INSTRUCTIONS FOR THE TASK
Extend the forum thread below about iron, hematocrit, and PV, picking up right after its final sentence.

TEXT PASSAGE
....................

Apologies for the deviation Spa1981

Thank you Hunter.

hunter5582 profile image
hunter5582 in reply to Rheanick

The same thing happened to me. My HCT got that low too. I went on iron pills for a few weeks prior to a major surgery to try to get to a better place. The iron pills caused constipation, which is quite common. I made the decision to stop them after the surgery and just eat an iron-rich diet. I had just spent an entire year being constipated due to the toxic effects of hydroxyurea and I was just tired of it. It took 14 months for my HCT to get back up to 44% from the low of 32%. Initially I tended to fatigue more easily, but did not have any other symptoms.

It is important to understand that with PV, our body's do not metabolize iron normally. The KISS version is that our body's will use all available iron to make red blood cells rather than store it as ferritin. When we take iron supplements, the ferritin levels will likely not return to normal, it will mostly make our bodies make more red blood cells. Note, iron deficiency and anemia are not the same thing. Anemia is a deficiency in red blood cells/hemoglobin. Iron deficiency is a depletion of the iron stores/available iron in the body. Iron deficiency without anemia is the goal of PV treatment.

....................

DATA SECTION
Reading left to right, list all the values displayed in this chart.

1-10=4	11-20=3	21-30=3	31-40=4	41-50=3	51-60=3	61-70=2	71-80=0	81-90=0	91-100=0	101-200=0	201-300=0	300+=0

....................

EXERCISE ANSWER
I really cannot say which approach makes the most sense for your husband. It depends on which thing is worse - the anemia or the side effects of the iron pills. If I was going to take the iron pills, I would opt for the mega-low-dose iron supplements (25mg) to minimize the side effects. Your husband will have to work with his docs to look at his overall health profile and decide whether he can tolerate a period of phlebotomy-induced iron deviancy anemia. There are potential health consequences to anemia. There are also consequences to the iron deficiency that is the goal of our PV treatment. We have to weigh the risks/benefits of each of our options.

Al l the best to you and your husband. Please let us know how things turn out. We really can learn from each other's experiences.

Spa1981 profile image
Spa1981 in reply to hunter5582

I dont mind for deviation so long as I get the touch of deep answers. I hv cld now i got pv. I m 40 years old. So far I studied resources it appears that course of pv is not same for everyone. For some it is aggressive and indolent for others. So its a kind of lottery position we r now. only time can answer what lies in our fate. may be in future medication will be available to hault the progression. I heard about crisper but dont know much about it. As bro hunter opined I too found in internet that he can take few lose iron tab to tackle his ida.

Best of luck

hunter5582 profile image
hunter5582 in reply to Spa1981

I certainly agree, The answers to why we get PV and why the course of the disease can vary so much are emerging. We understand more now about the underlying genetics of the driver and non-driver mutations, but there is still a lot to learn. Some of it really is the lottery of life. We do not always get to know the reason. We can only control that which is in our control. That is why it is so important to make good choices to manage our health proactively.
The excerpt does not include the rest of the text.